# 02_classical_baselines.ipynb — SVMs

# Cell 0 — perf env

In [1]:
# Standardize BLAS thread usage to reduce run-to-run variability
import os
os.environ.setdefault("OMP_NUM_THREADS", "8")
os.environ.setdefault("OPENBLAS_NUM_THREADS", "8")
os.environ.setdefault("MKL_NUM_THREADS", "8")
os.environ.setdefault("NUMEXPR_NUM_THREADS", "8")
print("BLAS:", os.environ.get("OMP_NUM_THREADS"), os.environ.get("OPENBLAS_NUM_THREADS"))

BLAS: 8 8


# Cell 1 — load data

In [2]:
# Load encoded sequence representations and train/val/test indices
from pathlib import Path
import json, warnings
import numpy as np, pandas as pd

from sklearn.pipeline import make_pipeline
from sklearn.preprocessing import StandardScaler
from sklearn.svm import SVC
from sklearn.metrics import accuracy_score, precision_recall_fscore_support, roc_auc_score, confusion_matrix

warnings.filterwarnings("ignore")

PROCESSED = Path("data/processed")
RESULTS = Path("results"); (RESULTS/"metrics").mkdir(parents=True, exist_ok=True)

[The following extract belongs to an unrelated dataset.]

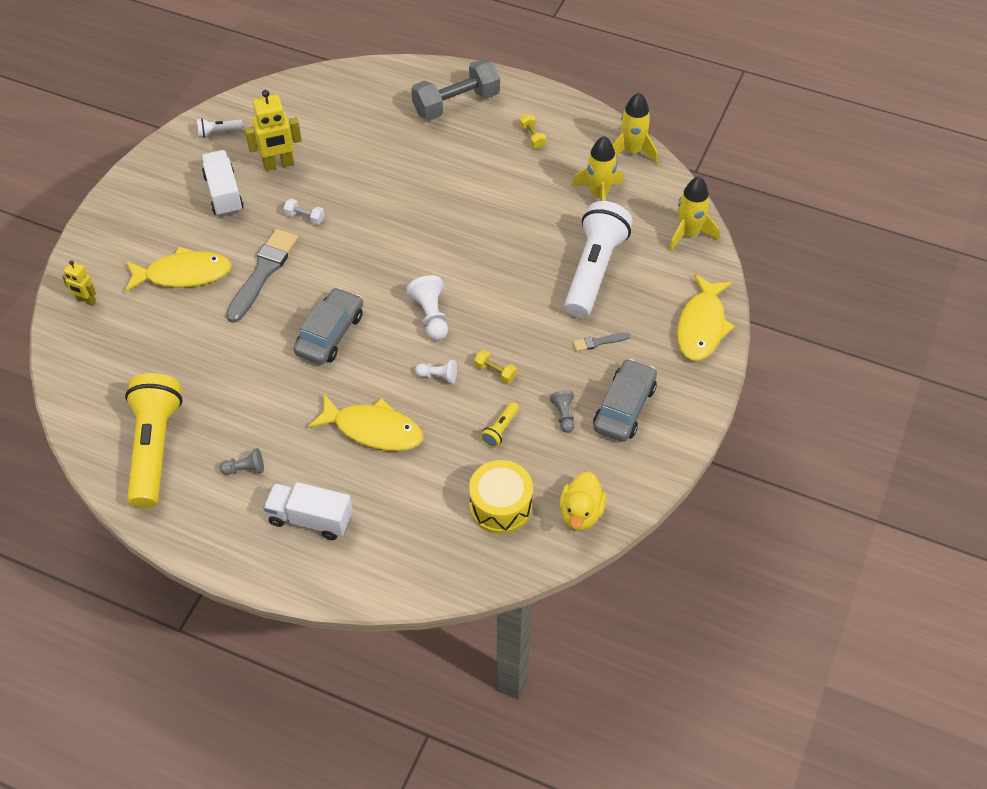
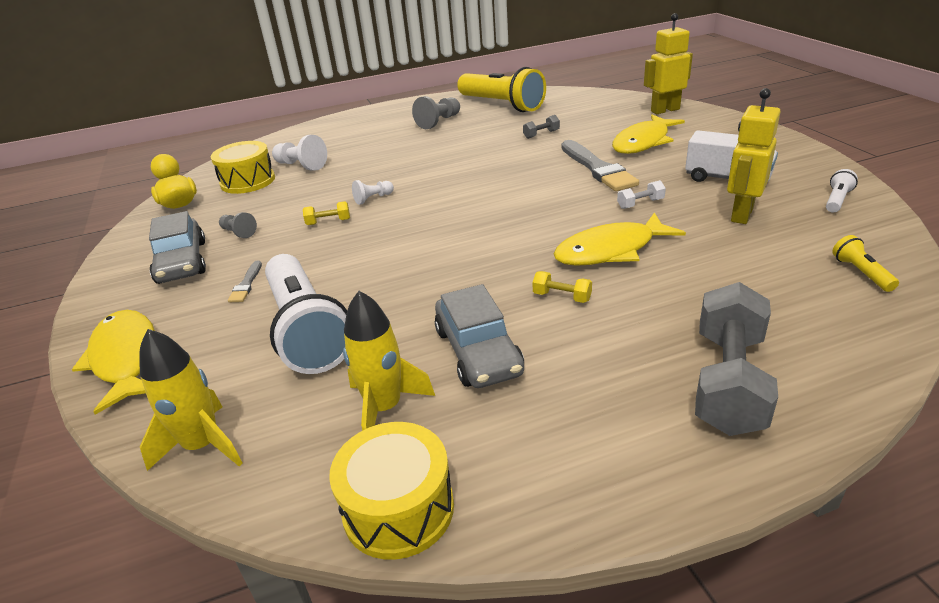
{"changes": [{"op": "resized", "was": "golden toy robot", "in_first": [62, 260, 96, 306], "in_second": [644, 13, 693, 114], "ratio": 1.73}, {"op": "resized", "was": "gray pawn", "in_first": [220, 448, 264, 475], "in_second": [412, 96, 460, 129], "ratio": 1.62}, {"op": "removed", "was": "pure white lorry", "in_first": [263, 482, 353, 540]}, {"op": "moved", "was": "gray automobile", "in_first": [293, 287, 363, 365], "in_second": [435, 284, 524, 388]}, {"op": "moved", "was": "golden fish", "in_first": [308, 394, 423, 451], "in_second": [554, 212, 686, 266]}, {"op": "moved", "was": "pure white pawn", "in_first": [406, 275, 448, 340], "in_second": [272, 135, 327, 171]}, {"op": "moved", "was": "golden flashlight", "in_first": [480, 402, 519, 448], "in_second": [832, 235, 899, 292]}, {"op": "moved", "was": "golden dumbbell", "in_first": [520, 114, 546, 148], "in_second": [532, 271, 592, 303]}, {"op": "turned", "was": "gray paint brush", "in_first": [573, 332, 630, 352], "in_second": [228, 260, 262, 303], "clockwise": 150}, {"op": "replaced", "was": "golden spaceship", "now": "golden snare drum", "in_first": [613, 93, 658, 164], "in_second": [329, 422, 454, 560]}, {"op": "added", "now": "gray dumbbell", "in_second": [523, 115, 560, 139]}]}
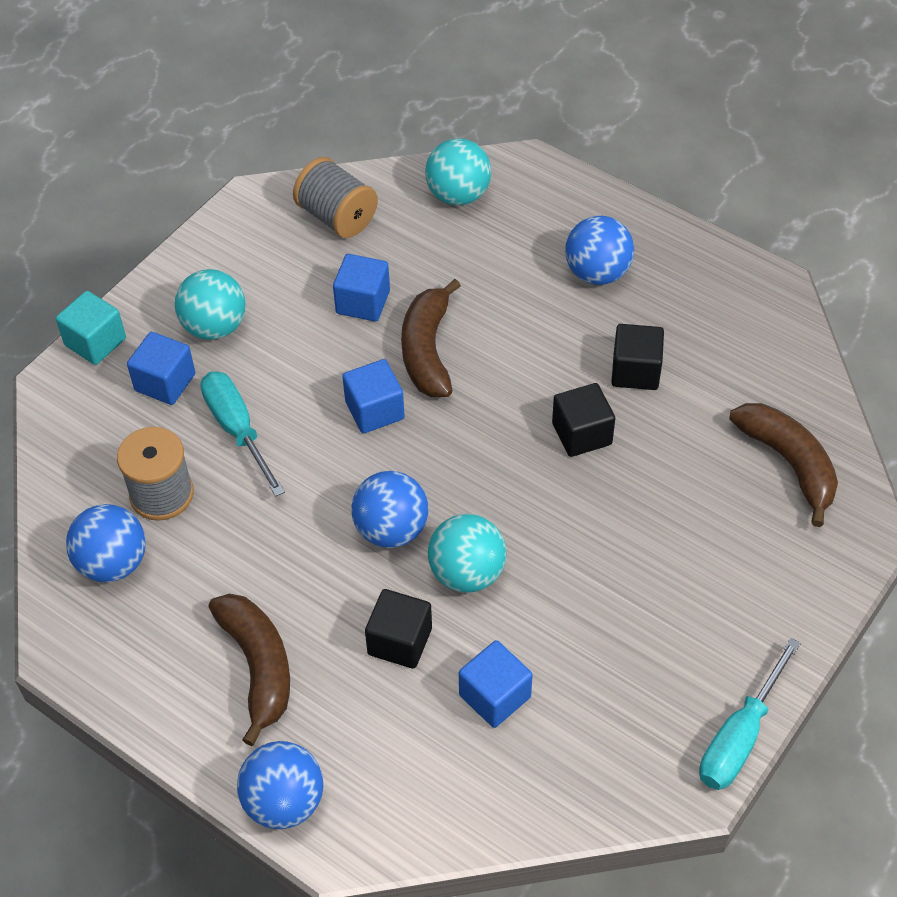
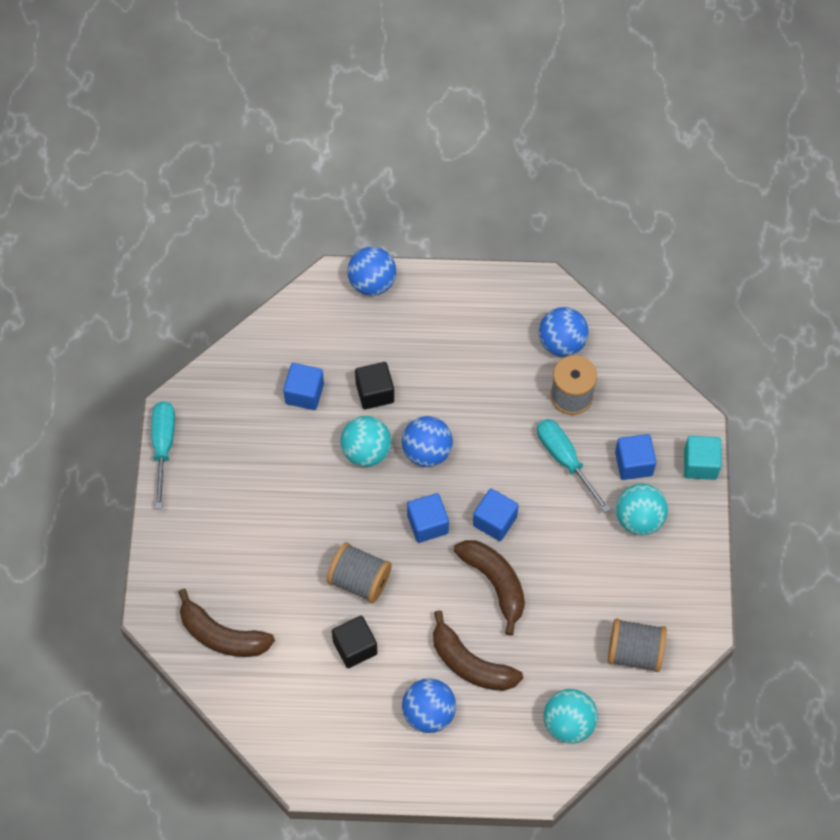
{"changes": [{"op": "turned", "was": "aqua screwdriver", "in_first": [201, 372, 285, 497], "in_second": [537, 419, 610, 513], "clockwise": -150}, {"op": "moved", "was": "russet banana fruit", "in_first": [209, 594, 290, 746], "in_second": [433, 610, 523, 691]}, {"op": "moved", "was": "blue block", "in_first": [333, 254, 390, 322], "in_second": [407, 493, 449, 543]}, {"op": "replaced", "was": "jet-black block", "now": "gray spool", "in_first": [552, 383, 615, 457], "in_second": [327, 542, 392, 603]}]}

data = np.load(PROCESSED/"encodings.npz", allow_pickle=True)
with open(PROCESSED/"splits.json") as f:
    SPL = json.load(f)

y = data["y"]
X_kmer   = data["kmer"]
X_onehot = data["onehot"]

tr, va, te = map(np.array, (SPL["train"], SPL["val"], SPL["test"]))
print("Split sizes:", len(tr), len(va), len(te), "| pos rate:", float(y.mean()))

Split sizes: 894 298 298 | pos rate: 0.9228187919463087


# Cell 2 — eval helper (val-optimal threshold)

In [3]:
# Fit classifier; choose decision threshold maximizing validation F1; return per-split metrics & probabilities
def eval_with_threshold(pipe, X_tr, y_tr, X_va, y_va, X_te, y_te, name="svm"):
    pipe.fit(X_tr, y_tr)
    p_va = pipe.predict_proba(X_va)[:,1]
    thr_grid = np.linspace(0.1, 0.9, 33)
    best_thr, best_f1 = 0.5, -1.0
    from sklearn.metrics import f1_score
    for t in thr_grid:
        f1 = f1_score(y_va, (p_va >= t).astype(int), zero_division=0)
        if f1 > best_f1:
            best_thr, best_f1 = float(t), float(f1)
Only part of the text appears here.